With respect to disability, Mr. Pires claims that the arbitrator ignored the fact that Zurich insurer paid IRBs for almost two years based on the same medical evidence that was before her. The important variable is that Zurich assessed him as a labourer, which is how he presented himself. When it became apparent that his job duties were not as physically demanding as he claimed, the analysis changed. The arbitrator properly considered the medical evidence in light of Mr. Pires’ actual job duties, as she found them. She concluded that he did not meet the test for IRBs after April 1996, bolstering her decision by finding that he would not have met the test even if his pre-accident job duties had been as he described them.
The objection seems to be that the arbitrator should not have looked backwards and considered Mr. Pires’ disability before April 1996. It is important to note, however, that the repayment order was not based on her findings about disability. It was based on the fact that Mr. Pires earned more after the accident than he did before.
Mr. Pires’ oral arguments focus more on the repayment issue. He submits that the arbitrator erred in failing to recognize that the onus was on Zurich to prove that he received all of the benefits as a result of misrepresentation or fraud. In my opinion, the decision reflects otherwise. The arbitrator did not penalize Mr. Pires simply because he received benefits to which he was not entitled or because he misled Zurich. She carefully considered whether the evidence established that his misrepresentations resulted in the overpayment.
In addition, at page 15 of the decision, the arbitrator addresses Mr. Pires’ argument that Zurich failed to meet its evidentiary onus by not calling the adjuster who was responsible for paying his benefits. Although she rejected this argument, there is no suggestion that she did so on the basis that Mr. Pires, not Zurich, had the onus.
Mr. Pires also contends that having found that he was self-employed, it was incumbent on the arbitrator to consider his pre-accident income over both the 52 and 156 weeks before the accident to determine if he had any entitlement to IRBs. I cannot agree. Mr. Pires misled Zurich and the arbitrator about his employment situation. He based his claim on the four weeks before the accident, an option not available for self-employed persons. The financial information that he provided was sufficient to allow the accountant retained by Zurich to calculate his income over the 52 weeks before the accident, but not the 156 weeks. The arbitrator accepted his conclusions as, in my view, she was entitled to do. I am not persuaded that either Zurich or the arbitrator had any higher obligation to reconsider Mr. Pires’ situation.
For these reasons, the appeal is dismissed.
IV. APPEAL EXPENSES
Mr. Pires conceded that if he was unsuccessful, he should not be entitled to expenses. Zurich argued, however, that he should be ordered to pay its costs, suggesting that they be fixed at $2,500.
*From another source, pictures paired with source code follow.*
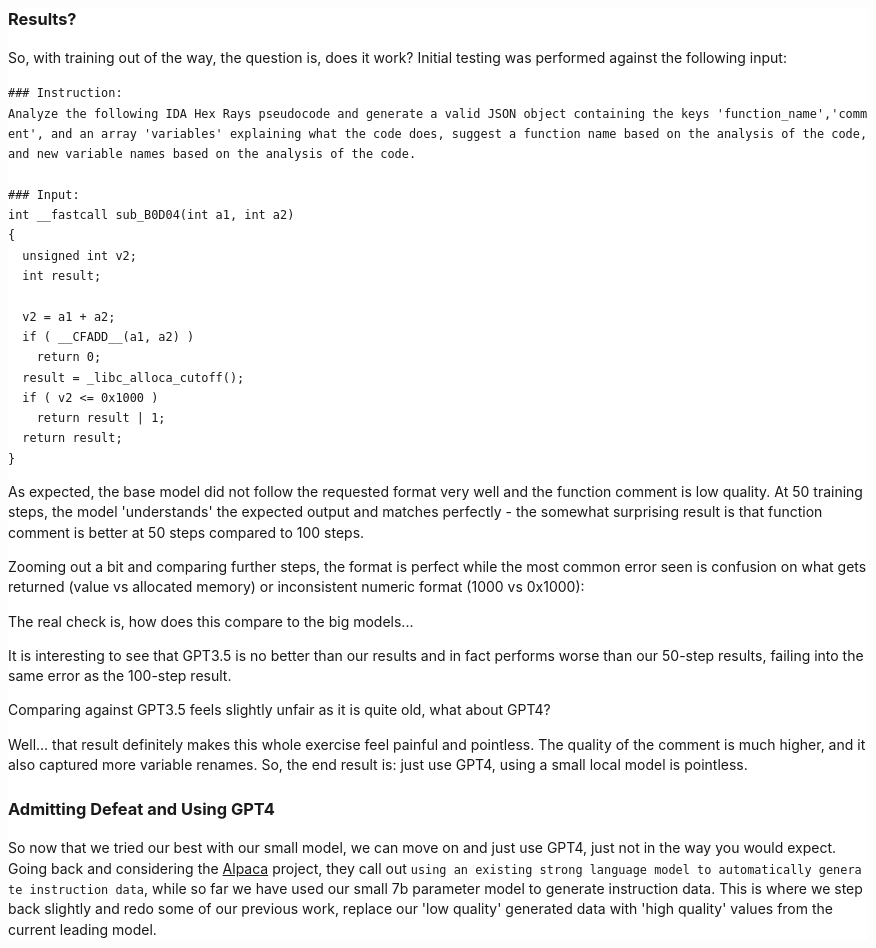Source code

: ### Results?

So, with training out of the way, the question is, does it work? Initial testing was performed against the following input:

```
### Instruction:
Analyze the following IDA Hex Rays pseudocode and generate a valid JSON object containing the keys 'function_name','comment', and an array 'variables' explaining what the code does, suggest a function name based on the analysis of the code, and new variable names based on the analysis of the code.

### Input:
int __fastcall sub_B0D04(int a1, int a2)
{
  unsigned int v2; 
  int result; 

  v2 = a1 + a2;
  if ( __CFADD__(a1, a2) )
    return 0;
  result = _libc_alloca_cutoff();
  if ( v2 <= 0x1000 )
    return result | 1;
  return result;
}

```

As expected, the base model did not follow the requested format very well and the function comment is low quality. At 50 training steps, the model 'understands' the expected output and matches perfectly - the somewhat surprising result is that function comment is better at 50 steps compared to 100 steps.

Zooming out a bit and comparing further steps, the format is perfect while the most common error seen is confusion on what gets returned (value vs allocated memory) or inconsistent numeric format (1000 vs 0x1000):

The real check is, how does this compare to the big models...

It is interesting to see that GPT3.5 is no better than our results and in fact performs worse than our 50-step results, failing into the same error as the 100-step result.

Comparing against GPT3.5 feels slightly unfair as it is quite old, what about GPT4?

Well… that result definitely makes this whole exercise feel painful and pointless. The quality of the comment is much higher, and it also captured more variable renames. So, the end result is: just use GPT4, using a small local model is pointless.

### Admitting Defeat and Using GPT4

So now that we tried our best with our small model, we can move on and just use GPT4, just not in the way you would expect. Going back and considering the [Alpaca](https://crfm.stanford.edu/2023/03/13/alpaca.html) project, they call out `using an existing strong language model to automatically generate instruction data`, while so far we have used our small 7b parameter model to generate instruction data. This is where we step back slightly and redo some of our previous work, replace our 'low quality' generated data with 'high quality' values from the current leading model.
In my opinion, this appeal had little merit. It seems to have been prompted by the size of the repayment order, not any real problem with the decision. I conclude that Mr. Pires must bear some of Zurich’s expenses. This was a short hearing involving relatively straightforward arguments. In the circumstances, Zurich’s appeal expenses will be fixed at $1,500, all inclusive.
September 8, 2000
David R. Draper Director’s Delegate
Date
Footnotes
- R.R.O. 1990, Reg. 672, as amended, the Statutory Accident Benefits ScheduleCAccidents Before January 1, 1994, applying to accidents from June 22, 1990 to December 31, 1994.
- The background is set out in the Appendix to the arbitration decision.